The library you are pointing out seems to provide everything that is needed to write an XHTML parser for Excel. I will not develop it now because my original need has been dealt with. But I would say that the first of us who truly has this need and develops this (generic) parser should definitely be contributed it to Python4Capella!
Yes, and I am looking into it in some of my free time…
I answered on stackoverflow.
Please find attached the current status of my work, hopefully this will be contributed to Python for Capella:
HTML_RichText_Converter.py (16.7 KB)
HTMLDescription_To_Excel_Description.py (2.1 KB)
This script uses the standard xlsxwriter library (rather than the openpyxl we use in other example scripts) simply because it is impossible to do it with the openpyxl library. There is no additional component to install as this library is already in the package we deliver with Python4Capella.
This script works pretty well. There are significant limitations for the simple reason that Excel has some major limitations in what you can do within a cell (to make it simple, Excel cannot render HTML within a cell, so there are no images, no “true” links, no tables…). Still, the result is generally pretty convincing when the formatting in the Description is not too complex.

BRIEF 1:
Return the entry lines word for word, starting with the line that contains "collectors: J. S." and going on through the line that contains "name author: Hook. & Arn.".

MATERIAL FOR THIS EXERCISE:
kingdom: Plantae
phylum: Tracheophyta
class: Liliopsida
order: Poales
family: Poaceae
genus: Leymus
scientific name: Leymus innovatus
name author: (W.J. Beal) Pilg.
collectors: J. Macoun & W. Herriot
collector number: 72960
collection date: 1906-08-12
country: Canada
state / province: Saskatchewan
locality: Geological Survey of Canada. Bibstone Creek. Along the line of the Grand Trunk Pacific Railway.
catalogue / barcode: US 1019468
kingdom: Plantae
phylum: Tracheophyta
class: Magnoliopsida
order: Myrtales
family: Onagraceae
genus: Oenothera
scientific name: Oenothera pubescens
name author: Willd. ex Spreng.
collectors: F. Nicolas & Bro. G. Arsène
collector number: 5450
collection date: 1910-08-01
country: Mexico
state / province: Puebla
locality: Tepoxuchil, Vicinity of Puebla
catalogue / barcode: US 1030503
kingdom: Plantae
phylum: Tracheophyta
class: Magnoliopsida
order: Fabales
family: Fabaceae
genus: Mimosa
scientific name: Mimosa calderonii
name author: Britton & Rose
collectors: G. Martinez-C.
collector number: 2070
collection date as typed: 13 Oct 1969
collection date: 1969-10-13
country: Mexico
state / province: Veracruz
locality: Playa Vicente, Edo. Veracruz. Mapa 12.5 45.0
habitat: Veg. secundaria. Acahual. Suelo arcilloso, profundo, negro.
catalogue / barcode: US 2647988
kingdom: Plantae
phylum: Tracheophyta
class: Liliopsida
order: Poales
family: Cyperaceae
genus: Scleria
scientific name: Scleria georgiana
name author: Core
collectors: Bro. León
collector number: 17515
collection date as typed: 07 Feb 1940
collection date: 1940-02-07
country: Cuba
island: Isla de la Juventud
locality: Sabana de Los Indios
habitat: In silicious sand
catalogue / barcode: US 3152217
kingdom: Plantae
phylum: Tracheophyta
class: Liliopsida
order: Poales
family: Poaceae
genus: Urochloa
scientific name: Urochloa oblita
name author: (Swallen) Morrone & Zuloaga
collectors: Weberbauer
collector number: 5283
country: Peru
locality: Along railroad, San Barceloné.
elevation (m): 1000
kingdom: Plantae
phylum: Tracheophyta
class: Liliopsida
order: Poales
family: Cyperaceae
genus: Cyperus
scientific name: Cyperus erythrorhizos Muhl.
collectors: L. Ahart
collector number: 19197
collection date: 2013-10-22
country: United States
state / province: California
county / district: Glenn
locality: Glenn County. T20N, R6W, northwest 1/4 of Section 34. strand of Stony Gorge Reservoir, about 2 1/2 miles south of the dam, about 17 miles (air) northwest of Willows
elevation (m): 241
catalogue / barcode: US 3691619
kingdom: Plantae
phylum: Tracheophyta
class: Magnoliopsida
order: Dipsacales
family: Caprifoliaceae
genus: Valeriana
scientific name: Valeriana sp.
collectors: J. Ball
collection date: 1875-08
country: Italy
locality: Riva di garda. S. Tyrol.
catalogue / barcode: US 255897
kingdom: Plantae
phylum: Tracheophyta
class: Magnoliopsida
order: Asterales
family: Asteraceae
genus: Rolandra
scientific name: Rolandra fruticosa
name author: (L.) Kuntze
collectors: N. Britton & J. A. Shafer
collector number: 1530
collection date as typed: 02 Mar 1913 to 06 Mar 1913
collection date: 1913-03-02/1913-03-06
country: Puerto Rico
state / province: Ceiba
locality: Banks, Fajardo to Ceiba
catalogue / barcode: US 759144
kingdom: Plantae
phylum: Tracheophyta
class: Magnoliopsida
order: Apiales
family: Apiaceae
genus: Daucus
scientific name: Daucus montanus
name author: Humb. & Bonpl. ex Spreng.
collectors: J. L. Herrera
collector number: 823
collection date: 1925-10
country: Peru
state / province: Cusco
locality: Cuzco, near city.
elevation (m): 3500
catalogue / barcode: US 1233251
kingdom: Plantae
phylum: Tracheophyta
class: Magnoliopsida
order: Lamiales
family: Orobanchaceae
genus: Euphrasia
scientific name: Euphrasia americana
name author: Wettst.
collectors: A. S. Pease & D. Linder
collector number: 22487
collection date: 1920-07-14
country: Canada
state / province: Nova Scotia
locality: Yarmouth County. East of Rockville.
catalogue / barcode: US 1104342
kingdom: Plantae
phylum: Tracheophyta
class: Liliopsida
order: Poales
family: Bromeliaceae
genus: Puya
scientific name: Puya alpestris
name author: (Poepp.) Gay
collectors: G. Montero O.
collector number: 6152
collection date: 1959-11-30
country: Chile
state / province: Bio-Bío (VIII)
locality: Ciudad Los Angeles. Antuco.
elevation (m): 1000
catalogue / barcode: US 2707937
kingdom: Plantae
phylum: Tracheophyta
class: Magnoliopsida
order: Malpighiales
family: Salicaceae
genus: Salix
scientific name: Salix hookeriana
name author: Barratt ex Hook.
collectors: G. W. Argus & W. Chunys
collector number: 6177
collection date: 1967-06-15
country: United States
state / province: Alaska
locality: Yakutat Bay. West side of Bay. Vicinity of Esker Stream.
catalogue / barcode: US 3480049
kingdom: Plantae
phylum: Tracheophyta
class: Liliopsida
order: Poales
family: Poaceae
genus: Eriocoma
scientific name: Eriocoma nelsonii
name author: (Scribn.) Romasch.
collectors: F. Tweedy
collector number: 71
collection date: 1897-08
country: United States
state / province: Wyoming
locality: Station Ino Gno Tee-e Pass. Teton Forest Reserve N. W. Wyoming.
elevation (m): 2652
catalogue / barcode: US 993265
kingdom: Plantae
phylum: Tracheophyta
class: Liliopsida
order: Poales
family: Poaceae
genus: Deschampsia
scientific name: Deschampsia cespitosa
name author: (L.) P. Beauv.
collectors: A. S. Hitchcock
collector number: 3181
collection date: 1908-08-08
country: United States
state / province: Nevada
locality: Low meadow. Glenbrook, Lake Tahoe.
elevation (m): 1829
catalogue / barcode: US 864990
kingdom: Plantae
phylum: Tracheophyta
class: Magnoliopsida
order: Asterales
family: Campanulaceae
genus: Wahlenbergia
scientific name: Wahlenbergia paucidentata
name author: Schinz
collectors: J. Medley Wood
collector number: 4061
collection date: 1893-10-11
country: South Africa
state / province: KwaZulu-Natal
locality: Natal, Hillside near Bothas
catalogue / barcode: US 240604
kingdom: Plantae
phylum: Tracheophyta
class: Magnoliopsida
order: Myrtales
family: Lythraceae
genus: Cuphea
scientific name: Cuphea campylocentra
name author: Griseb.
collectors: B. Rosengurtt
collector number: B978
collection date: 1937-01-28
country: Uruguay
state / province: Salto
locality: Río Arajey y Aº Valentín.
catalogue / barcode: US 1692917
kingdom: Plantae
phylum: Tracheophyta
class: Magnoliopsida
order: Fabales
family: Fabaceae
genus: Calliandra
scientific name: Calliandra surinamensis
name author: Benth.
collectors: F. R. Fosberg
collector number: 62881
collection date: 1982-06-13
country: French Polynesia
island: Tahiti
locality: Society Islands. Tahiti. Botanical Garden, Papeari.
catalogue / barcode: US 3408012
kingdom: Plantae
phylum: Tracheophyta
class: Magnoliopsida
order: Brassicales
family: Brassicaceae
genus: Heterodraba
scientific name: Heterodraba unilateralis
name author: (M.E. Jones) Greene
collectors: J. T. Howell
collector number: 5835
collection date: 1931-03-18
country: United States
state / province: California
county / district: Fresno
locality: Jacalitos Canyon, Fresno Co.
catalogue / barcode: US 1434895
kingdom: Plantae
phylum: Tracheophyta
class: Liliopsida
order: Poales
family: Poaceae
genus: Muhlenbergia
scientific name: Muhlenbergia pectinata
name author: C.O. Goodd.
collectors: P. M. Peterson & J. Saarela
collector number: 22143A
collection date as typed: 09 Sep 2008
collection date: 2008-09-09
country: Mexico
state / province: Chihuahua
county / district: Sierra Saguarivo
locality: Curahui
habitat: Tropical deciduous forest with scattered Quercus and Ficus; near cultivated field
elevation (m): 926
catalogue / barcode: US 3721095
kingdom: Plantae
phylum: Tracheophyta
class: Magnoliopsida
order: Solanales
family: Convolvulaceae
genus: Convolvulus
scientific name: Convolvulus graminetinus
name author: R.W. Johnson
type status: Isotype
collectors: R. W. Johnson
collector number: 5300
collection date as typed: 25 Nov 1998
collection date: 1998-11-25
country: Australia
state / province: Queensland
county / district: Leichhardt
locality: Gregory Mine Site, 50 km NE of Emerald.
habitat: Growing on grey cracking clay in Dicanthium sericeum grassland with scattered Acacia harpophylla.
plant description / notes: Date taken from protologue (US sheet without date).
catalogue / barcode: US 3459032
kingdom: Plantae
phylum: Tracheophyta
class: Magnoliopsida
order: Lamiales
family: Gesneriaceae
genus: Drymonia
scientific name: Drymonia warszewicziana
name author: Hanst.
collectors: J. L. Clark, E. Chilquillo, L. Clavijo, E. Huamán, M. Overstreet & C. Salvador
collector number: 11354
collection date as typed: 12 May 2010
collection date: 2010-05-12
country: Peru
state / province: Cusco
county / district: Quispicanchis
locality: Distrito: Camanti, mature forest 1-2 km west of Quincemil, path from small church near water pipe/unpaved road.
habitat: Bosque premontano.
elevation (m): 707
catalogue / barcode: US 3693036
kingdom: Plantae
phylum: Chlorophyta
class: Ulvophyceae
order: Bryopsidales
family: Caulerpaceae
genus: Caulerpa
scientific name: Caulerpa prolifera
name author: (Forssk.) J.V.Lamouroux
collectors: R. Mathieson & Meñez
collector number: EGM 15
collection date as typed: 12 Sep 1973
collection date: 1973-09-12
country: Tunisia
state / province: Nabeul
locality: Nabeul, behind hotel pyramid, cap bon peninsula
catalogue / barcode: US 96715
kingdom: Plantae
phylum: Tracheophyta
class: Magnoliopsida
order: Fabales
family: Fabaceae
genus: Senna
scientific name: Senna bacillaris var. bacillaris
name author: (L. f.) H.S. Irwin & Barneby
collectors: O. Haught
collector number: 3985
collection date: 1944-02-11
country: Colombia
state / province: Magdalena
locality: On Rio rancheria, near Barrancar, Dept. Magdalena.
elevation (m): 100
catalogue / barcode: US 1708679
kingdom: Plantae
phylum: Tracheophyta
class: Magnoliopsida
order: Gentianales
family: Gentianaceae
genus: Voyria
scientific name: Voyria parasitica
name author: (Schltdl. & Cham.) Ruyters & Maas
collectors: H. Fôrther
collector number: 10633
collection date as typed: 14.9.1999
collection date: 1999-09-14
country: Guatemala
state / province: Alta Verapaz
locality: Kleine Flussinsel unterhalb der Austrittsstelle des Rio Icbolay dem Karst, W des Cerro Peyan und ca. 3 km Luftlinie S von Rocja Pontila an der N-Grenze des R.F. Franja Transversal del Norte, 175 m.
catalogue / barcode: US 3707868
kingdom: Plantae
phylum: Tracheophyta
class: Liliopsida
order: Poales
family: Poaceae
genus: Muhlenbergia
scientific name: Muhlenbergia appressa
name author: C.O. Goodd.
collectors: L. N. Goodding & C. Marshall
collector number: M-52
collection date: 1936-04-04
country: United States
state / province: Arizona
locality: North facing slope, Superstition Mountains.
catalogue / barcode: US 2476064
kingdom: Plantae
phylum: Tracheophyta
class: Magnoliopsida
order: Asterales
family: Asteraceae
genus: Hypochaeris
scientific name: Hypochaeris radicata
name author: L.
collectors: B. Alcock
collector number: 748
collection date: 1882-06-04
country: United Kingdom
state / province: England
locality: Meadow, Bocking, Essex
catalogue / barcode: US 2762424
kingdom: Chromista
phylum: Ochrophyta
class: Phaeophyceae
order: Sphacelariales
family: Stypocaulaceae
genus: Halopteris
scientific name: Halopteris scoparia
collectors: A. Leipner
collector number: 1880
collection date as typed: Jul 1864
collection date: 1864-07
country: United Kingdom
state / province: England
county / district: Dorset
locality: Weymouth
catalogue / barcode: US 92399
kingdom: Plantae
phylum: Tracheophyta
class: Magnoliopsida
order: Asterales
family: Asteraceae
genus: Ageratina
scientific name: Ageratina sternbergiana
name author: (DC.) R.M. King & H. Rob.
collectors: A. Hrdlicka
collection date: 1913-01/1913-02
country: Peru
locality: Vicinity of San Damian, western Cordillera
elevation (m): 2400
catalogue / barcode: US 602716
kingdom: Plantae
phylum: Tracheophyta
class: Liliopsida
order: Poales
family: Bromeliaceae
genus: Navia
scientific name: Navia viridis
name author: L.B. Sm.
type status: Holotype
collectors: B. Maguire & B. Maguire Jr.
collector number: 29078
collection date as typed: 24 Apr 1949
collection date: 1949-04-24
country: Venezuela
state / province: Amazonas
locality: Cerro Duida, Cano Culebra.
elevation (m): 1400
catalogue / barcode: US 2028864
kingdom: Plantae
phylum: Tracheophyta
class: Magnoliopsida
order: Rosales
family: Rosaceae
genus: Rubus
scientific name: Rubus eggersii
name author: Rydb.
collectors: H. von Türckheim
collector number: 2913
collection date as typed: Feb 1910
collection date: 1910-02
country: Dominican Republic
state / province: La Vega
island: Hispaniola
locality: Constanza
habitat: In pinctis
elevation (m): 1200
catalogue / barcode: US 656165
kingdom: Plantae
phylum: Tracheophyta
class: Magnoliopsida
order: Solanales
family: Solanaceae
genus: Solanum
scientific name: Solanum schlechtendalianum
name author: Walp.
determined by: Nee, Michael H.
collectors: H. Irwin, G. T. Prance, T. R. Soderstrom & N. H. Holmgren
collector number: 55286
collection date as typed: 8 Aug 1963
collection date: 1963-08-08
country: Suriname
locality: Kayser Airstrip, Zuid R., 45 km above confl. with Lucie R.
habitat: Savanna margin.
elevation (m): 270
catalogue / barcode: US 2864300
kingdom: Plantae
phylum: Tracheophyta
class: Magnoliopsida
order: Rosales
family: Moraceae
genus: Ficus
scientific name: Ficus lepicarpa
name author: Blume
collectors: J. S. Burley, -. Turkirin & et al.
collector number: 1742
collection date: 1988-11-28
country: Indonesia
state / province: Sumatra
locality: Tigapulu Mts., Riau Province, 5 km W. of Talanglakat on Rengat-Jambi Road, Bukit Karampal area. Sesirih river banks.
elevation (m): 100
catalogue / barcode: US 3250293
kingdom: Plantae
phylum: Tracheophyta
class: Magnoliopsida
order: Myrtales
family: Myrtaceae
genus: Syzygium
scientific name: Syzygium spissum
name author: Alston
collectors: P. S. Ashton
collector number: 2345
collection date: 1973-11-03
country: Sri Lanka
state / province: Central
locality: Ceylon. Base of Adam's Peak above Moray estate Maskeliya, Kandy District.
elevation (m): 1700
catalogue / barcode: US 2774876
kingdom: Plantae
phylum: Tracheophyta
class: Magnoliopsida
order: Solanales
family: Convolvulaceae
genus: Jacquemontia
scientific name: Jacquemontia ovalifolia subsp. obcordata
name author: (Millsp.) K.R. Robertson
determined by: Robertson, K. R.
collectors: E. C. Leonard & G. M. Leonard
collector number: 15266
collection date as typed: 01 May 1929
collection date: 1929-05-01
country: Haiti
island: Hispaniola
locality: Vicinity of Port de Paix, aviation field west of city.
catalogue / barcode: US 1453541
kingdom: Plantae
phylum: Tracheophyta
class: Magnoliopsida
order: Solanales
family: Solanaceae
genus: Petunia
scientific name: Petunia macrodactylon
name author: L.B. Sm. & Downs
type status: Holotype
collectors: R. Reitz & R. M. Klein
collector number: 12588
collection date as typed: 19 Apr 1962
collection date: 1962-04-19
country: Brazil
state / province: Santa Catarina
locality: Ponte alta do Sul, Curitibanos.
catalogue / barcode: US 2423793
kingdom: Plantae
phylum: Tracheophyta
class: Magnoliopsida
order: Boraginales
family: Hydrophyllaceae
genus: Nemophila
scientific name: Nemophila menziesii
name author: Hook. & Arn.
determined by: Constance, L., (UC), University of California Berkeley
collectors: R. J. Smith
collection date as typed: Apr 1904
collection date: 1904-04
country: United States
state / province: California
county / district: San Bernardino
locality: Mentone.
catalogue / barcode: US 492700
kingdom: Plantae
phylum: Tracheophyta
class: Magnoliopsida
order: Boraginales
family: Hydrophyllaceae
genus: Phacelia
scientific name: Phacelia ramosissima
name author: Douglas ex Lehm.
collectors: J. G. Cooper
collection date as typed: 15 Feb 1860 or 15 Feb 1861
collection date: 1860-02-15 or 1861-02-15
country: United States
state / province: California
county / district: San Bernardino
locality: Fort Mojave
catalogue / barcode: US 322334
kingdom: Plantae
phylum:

BRIEF 2:
Retype the forum thread on the Excel converter script without changes, starting with "The library you" and going on through "HTML_RichText_Converter.py (16.7 KB)".

WRITTEN REPLY 1:
collectors: J. S. Burley, -. Turkirin & et al.
collector number: 1742
collection date: 1988-11-28
country: Indonesia
state / province: Sumatra
locality: Tigapulu Mts., Riau Province, 5 km W. of Talanglakat on Rengat-Jambi Road, Bukit Karampal area. Sesirih river banks.
elevation (m): 100
catalogue / barcode: US 3250293
kingdom: Plantae
phylum: Tracheophyta
class: Magnoliopsida
order: Myrtales
family: Myrtaceae
genus: Syzygium
scientific name: Syzygium spissum
name author: Alston
collectors: P. S. Ashton
collector number: 2345
collection date: 1973-11-03
country: Sri Lanka
state / province: Central
locality: Ceylon. Base of Adam's Peak above Moray estate Maskeliya, Kandy District.
elevation (m): 1700
catalogue / barcode: US 2774876
kingdom: Plantae
phylum: Tracheophyta
class: Magnoliopsida
order: Solanales
family: Convolvulaceae
genus: Jacquemontia
scientific name: Jacquemontia ovalifolia subsp. obcordata
name author: (Millsp.) K.R. Robertson
determined by: Robertson, K. R.
collectors: E. C. Leonard & G. M. Leonard
collector number: 15266
collection date as typed: 01 May 1929
collection date: 1929-05-01
country: Haiti
island: Hispaniola
locality: Vicinity of Port de Paix, aviation field west of city.
catalogue / barcode: US 1453541
kingdom: Plantae
phylum: Tracheophyta
class: Magnoliopsida
order: Solanales
family: Solanaceae
genus: Petunia
scientific name: Petunia macrodactylon
name author: L.B. Sm. & Downs
type status: Holotype
collectors: R. Reitz & R. M. Klein
collector number: 12588
collection date as typed: 19 Apr 1962
collection date: 1962-04-19
country: Brazil
state / province: Santa Catarina
locality: Ponte alta do Sul, Curitibanos.
catalogue / barcode: US 2423793
kingdom: Plantae
phylum: Tracheophyta
class: Magnoliopsida
order: Boraginales
family: Hydrophyllaceae
genus: Nemophila
scientific name: Nemophila menziesii
name author: Hook. & Arn.

WRITTEN REPLY 2:
The library you are pointing out seems to provide everything that is needed to write an XHTML parser for Excel. I will not develop it now because my original need has been dealt with. But I would say that the first of us who truly has this need and develops this (generic) parser should definitely be contributed it to Python4Capella!
Yes, and I am looking into it in some of my free time…
I answered on stackoverflow.
Please find attached the current status of my work, hopefully this will be contributed to Python for Capella:
HTML_RichText_Converter.py (16.7 KB)